Start with September - crank baits on rip rap banks, minnows on bottom
October - December - lipless baits, blade baits, minnows on bottom
Night time - stick baits

A lot of good info on the rainy night jerk bait at top of page


----------



## Shortdrift (Apr 5, 2004)

ristorap has it dead on. In addition I experimented with some bucktail 1/8 oz jigs I tied. There were times the bucktail out produced when others were slow. Light green top dressing with yellow main body and white belly tied with red thread and white or unpainted head. Gentle snap retrieve.


----------



## Morrowtucky Mike (May 2, 2018)

For me, this past fall and spring were numbers in the spring but quality fall and winter. I mean a huge difference. But this was my first year of really targeting fall/ winter saugeye. Very addicting I must add!


----------



## chriscreek (Nov 2, 2009)

in the fall i do great after dark trolling cranks.


----------



## Saugeyefisher (Jul 19, 2010)

Fall time is fun time!!!!


----------



## acklac7 (May 31, 2004)

From here on out, the nastiest, brutalist cold fronts will turn those fish on like wildfire. Not pre-front, post-front.

Rivers will be the first to turn on, then the shallow lakes, then the deep lakes. Expect it all to start here soon once we dip into the mid 40's (usually about the 3rd or 4th week of August).

Saugeye will be almost hyper-aggressive as the water cools, at least in the Rivers. I'll blaze crank baits clear through the middle of October, quickly pausing them and BAMN! 

September is the day-bite Month of the year.

About November I switch to Sticks, and start to slow things down.

> **COMPLETE THE FOLLOWING**:
- A) Can you sum up the saugeye fishing thread in three sentences?
- B) Write the next part of the saugeye fishing thread, picking up after its last post.

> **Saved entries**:

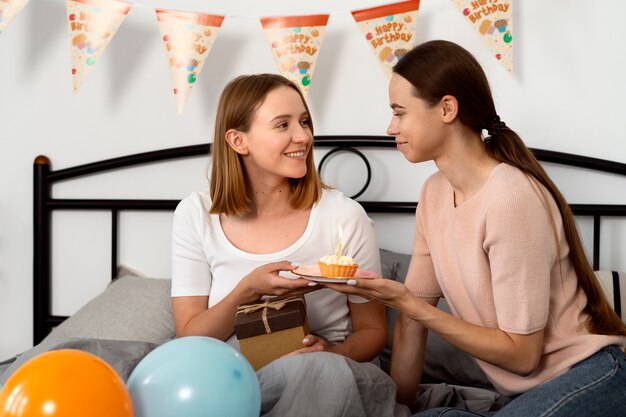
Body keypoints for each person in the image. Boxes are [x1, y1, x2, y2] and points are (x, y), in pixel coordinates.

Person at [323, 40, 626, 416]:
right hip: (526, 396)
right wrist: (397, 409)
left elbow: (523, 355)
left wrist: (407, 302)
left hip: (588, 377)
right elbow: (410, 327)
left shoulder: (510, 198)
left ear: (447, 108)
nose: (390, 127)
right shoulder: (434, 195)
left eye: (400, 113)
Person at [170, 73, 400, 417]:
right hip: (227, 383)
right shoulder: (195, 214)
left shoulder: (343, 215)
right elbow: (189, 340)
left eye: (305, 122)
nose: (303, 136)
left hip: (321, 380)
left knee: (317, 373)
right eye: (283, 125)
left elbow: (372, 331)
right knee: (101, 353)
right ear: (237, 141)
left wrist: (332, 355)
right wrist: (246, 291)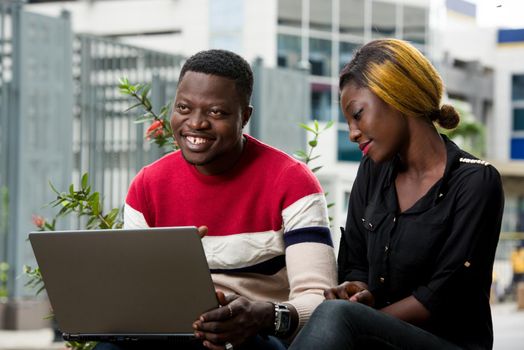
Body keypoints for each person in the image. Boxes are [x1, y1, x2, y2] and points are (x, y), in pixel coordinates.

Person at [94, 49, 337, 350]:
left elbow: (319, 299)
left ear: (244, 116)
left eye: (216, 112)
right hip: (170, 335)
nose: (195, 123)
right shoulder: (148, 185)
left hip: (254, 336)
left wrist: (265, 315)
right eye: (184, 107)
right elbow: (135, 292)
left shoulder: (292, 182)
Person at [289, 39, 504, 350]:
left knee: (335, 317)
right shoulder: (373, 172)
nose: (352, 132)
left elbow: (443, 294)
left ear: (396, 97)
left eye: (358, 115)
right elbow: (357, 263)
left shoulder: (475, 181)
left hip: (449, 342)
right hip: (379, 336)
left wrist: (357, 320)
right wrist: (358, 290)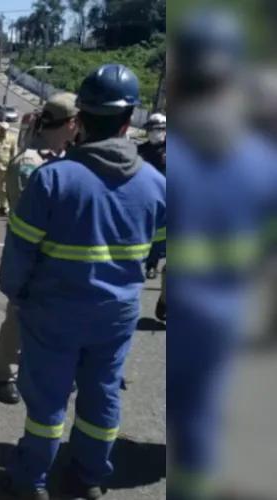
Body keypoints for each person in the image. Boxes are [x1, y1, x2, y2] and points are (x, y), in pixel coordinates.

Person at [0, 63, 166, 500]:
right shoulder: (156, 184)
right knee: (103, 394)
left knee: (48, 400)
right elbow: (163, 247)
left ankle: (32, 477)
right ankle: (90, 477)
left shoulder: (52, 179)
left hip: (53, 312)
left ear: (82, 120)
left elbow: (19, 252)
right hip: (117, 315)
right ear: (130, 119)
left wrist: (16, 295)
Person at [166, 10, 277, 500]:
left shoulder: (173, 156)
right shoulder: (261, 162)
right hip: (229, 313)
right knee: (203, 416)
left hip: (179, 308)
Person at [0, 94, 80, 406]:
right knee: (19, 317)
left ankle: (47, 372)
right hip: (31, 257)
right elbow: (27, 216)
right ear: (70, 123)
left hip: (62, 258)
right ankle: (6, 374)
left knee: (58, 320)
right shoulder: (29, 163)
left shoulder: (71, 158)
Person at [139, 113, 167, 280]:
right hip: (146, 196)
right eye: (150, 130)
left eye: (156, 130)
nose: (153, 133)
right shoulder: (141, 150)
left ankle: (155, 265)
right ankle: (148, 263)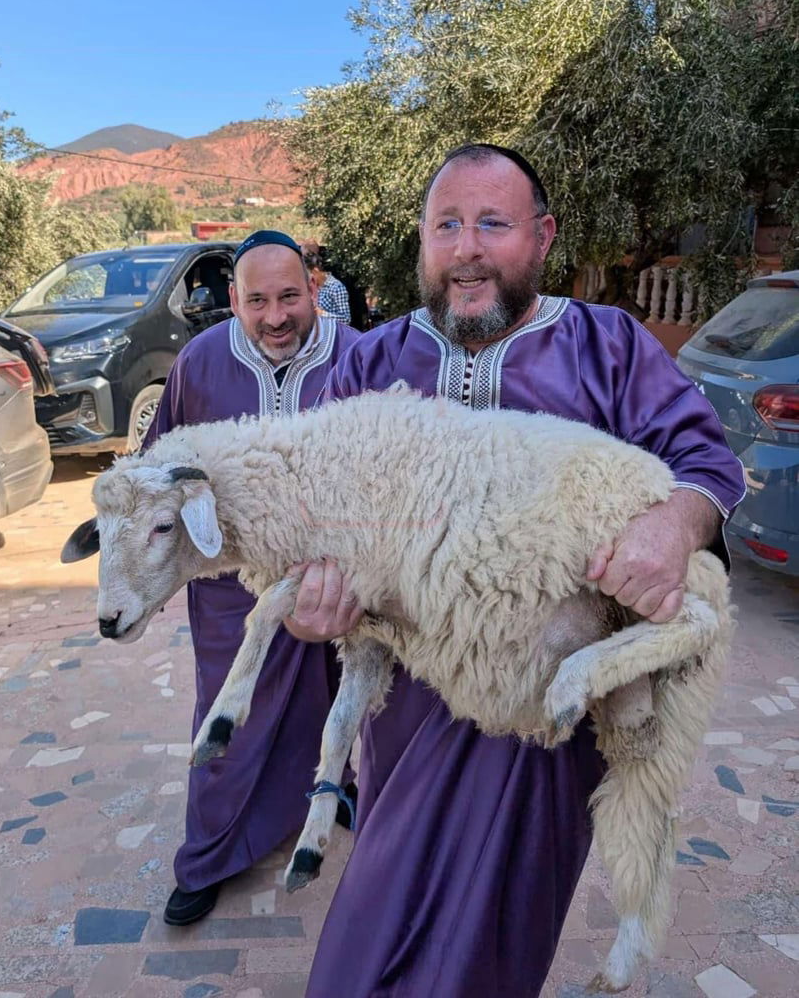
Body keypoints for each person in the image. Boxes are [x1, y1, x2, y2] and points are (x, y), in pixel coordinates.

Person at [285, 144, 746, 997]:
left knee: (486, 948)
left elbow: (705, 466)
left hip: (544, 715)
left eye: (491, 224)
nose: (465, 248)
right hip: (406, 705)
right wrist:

...

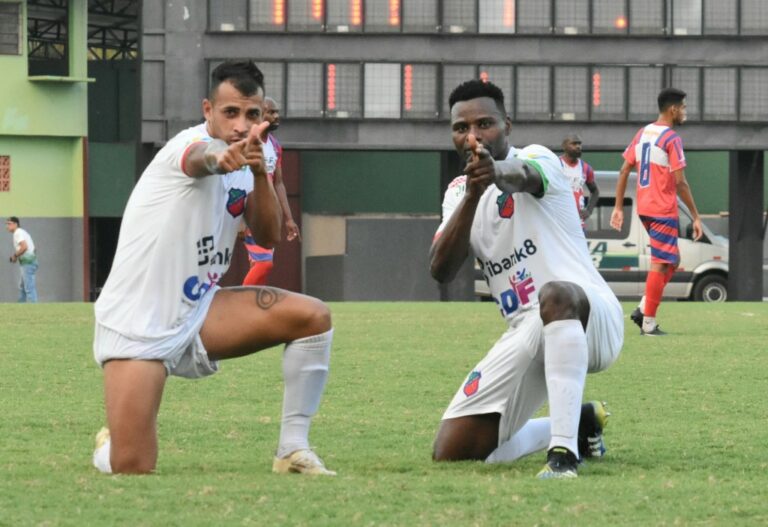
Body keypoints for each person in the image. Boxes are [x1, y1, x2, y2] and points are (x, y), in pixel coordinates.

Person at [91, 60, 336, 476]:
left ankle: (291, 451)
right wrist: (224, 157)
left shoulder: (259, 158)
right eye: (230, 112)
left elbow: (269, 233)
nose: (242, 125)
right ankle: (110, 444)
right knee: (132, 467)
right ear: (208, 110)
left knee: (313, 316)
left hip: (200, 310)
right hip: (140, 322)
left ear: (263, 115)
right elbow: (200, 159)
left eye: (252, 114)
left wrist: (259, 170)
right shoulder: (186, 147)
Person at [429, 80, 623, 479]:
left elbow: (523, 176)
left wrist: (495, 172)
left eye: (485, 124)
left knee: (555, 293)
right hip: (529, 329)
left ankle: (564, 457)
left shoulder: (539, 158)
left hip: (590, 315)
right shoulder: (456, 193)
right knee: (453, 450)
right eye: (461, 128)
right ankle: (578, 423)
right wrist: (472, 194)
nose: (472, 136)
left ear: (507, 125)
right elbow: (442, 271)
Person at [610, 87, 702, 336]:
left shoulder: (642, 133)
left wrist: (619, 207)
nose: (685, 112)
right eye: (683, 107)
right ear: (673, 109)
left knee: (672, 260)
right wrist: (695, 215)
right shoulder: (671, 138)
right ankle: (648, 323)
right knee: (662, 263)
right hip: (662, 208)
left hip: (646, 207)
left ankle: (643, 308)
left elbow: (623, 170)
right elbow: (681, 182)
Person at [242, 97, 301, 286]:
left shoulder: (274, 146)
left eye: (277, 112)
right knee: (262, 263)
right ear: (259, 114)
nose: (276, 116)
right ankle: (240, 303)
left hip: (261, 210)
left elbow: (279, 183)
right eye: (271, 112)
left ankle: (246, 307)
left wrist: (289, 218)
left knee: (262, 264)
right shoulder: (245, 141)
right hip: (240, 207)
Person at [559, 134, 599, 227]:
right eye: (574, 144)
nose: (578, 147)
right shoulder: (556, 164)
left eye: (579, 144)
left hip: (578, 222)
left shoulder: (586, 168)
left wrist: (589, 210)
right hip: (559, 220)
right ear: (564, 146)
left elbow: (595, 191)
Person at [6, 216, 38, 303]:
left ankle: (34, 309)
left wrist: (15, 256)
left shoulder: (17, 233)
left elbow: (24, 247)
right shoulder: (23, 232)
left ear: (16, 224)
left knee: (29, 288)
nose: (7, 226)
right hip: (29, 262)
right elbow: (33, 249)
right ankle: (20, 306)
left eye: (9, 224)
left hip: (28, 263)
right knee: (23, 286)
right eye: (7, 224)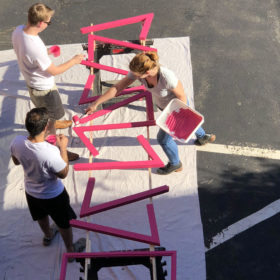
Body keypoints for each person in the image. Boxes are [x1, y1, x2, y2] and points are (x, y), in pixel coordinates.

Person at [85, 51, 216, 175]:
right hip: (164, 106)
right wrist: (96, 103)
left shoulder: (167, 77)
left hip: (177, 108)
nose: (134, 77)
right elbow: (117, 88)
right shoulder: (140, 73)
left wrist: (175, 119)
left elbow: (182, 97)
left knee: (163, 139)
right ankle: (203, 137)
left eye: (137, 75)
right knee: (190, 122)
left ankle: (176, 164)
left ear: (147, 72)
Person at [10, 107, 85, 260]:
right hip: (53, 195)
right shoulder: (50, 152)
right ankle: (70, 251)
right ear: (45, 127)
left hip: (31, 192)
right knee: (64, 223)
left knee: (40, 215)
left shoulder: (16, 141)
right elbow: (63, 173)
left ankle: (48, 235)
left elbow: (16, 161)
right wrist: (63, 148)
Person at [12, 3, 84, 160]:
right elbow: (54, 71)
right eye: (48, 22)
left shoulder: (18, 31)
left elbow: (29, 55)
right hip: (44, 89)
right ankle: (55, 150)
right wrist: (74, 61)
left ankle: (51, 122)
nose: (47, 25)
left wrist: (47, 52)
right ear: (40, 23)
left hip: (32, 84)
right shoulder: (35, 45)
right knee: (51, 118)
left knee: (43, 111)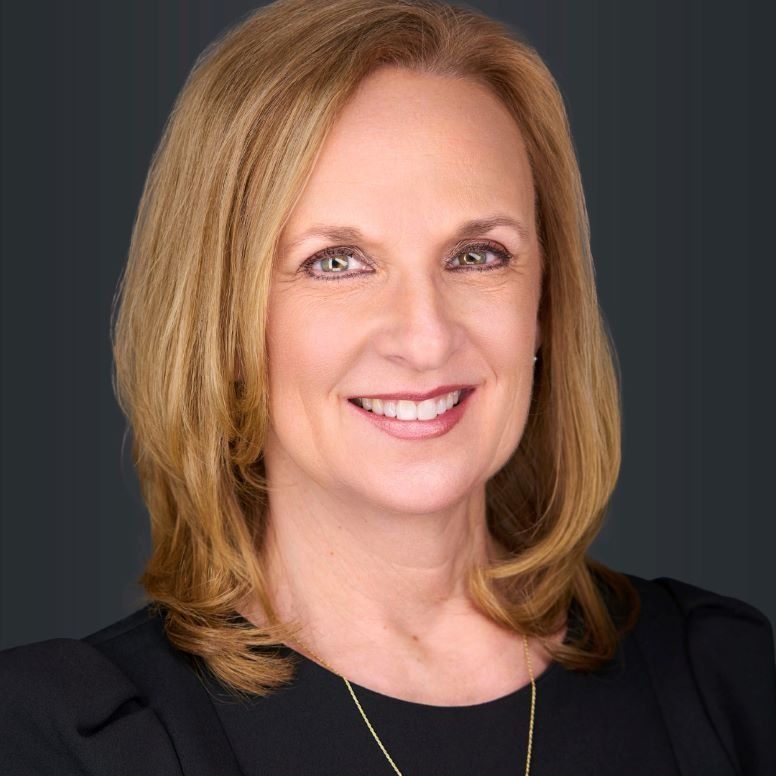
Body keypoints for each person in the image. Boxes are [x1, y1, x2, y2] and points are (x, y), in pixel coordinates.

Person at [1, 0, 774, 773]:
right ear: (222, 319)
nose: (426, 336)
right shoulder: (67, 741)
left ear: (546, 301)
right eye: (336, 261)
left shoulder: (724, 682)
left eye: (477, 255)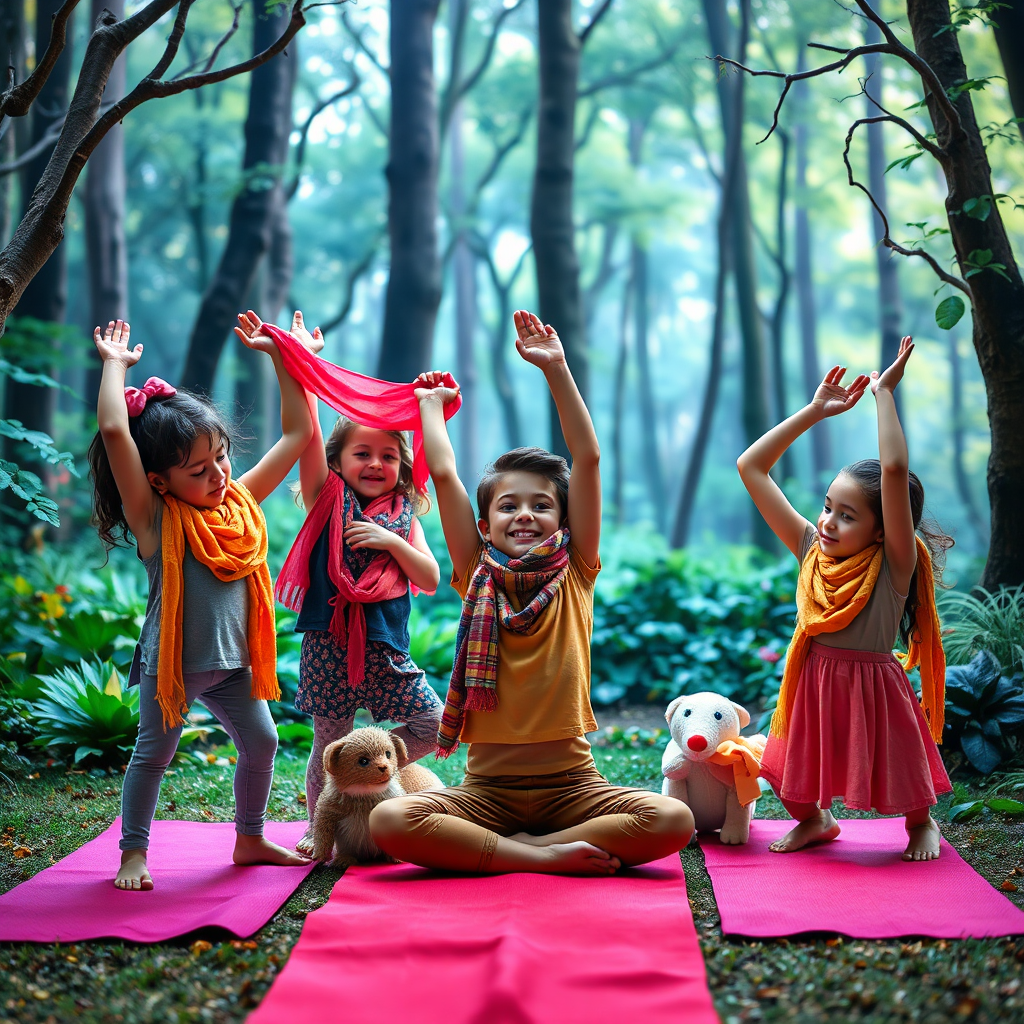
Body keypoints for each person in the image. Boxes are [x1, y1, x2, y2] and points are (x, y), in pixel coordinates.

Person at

==

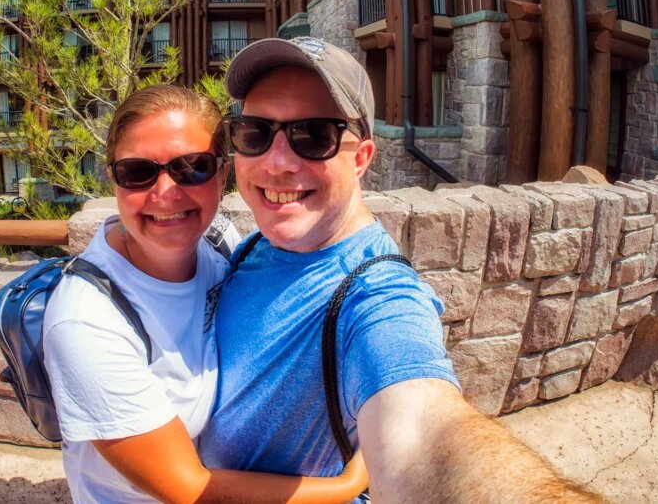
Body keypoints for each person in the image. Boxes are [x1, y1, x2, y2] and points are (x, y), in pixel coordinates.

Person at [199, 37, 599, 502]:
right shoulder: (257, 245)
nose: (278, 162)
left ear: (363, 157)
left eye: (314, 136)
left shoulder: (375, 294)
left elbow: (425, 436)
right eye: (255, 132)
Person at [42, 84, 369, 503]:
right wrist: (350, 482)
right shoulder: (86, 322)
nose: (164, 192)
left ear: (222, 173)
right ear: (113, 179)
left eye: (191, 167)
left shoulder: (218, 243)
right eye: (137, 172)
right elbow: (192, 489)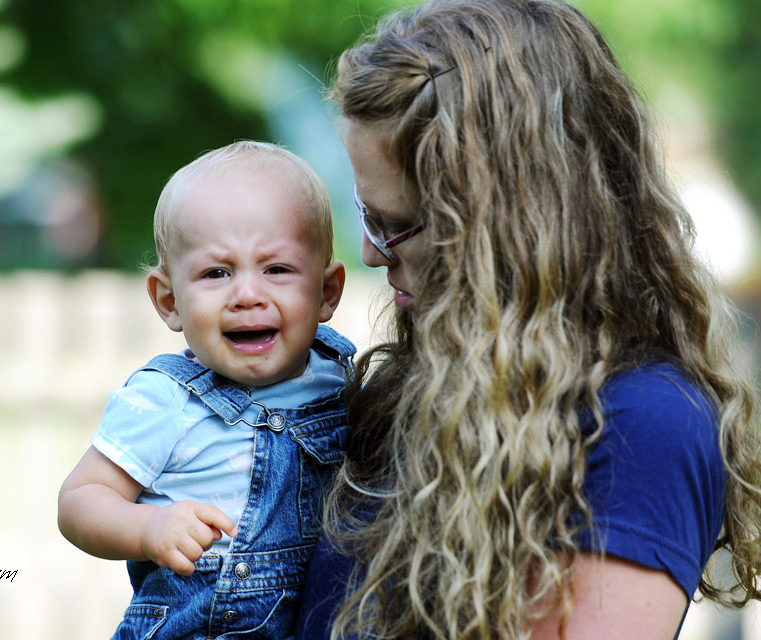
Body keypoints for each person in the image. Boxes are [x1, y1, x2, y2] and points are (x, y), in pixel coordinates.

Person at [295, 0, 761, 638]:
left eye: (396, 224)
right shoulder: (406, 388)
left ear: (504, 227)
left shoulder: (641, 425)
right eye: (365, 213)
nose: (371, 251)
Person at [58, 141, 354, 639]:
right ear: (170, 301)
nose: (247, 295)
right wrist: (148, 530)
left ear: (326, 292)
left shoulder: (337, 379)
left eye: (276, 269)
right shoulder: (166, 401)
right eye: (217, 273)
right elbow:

> **ANSWERS PER TASK**:
- A) The thread lays out seasonal saugeye tactics: crank baits on rip rap banks and minnows on bottom in September, lipless baits, blade baits and bottom minnows from October through December, and stick baits at night, with one poster adding that hand-tied 1/8 oz bucktail jigs sometimes outproduced other lures. Another poster says harsh cold fronts turn the fish on, rivers first, then shallow lakes, then deep lakes, and that saugeye get hyper-aggressive as the water cools, so he runs crank baits through mid-October and switches to sticks around November. Others report good fall results trolling cranks after dark and finding quality fish in fall and winter.

- B)
----------



## MIGHTY (Sep 21, 2013)

I’ve got nothing to add since I never target saugeye but myself and one buddy caught 4 between us smallmouth fishing last weekend. I’ve caught them randomly on accident before but not bunched up like this. Both were in creeks


----------



## Dovans (Nov 15, 2011)

MIGHTY said:


> I’ve got nothing to add since I never target saugeye but myself and one buddy caught 4 between us smallmouth fishing last weekend. I’ve caught them randomly on accident before but not bunched up like this. Both were in creeks


glad to hear you fishing for more worthwhile adversaries


----------



## MIGHTY (Sep 21, 2013)

Guess I should’ve worded it better. I was out wading a new stretch searching for Flathead holes and I had a pole with a lure attached. The smallies and saugeyes were just there to keep it interesting.


----------



## Dovans (Nov 15, 2011)

ahh huhh


----------



## RH1 (Apr 13, 2013)

I've caught my biggest saugeyes in October. The big fish will be in the shallowest of water and they are feeding machines.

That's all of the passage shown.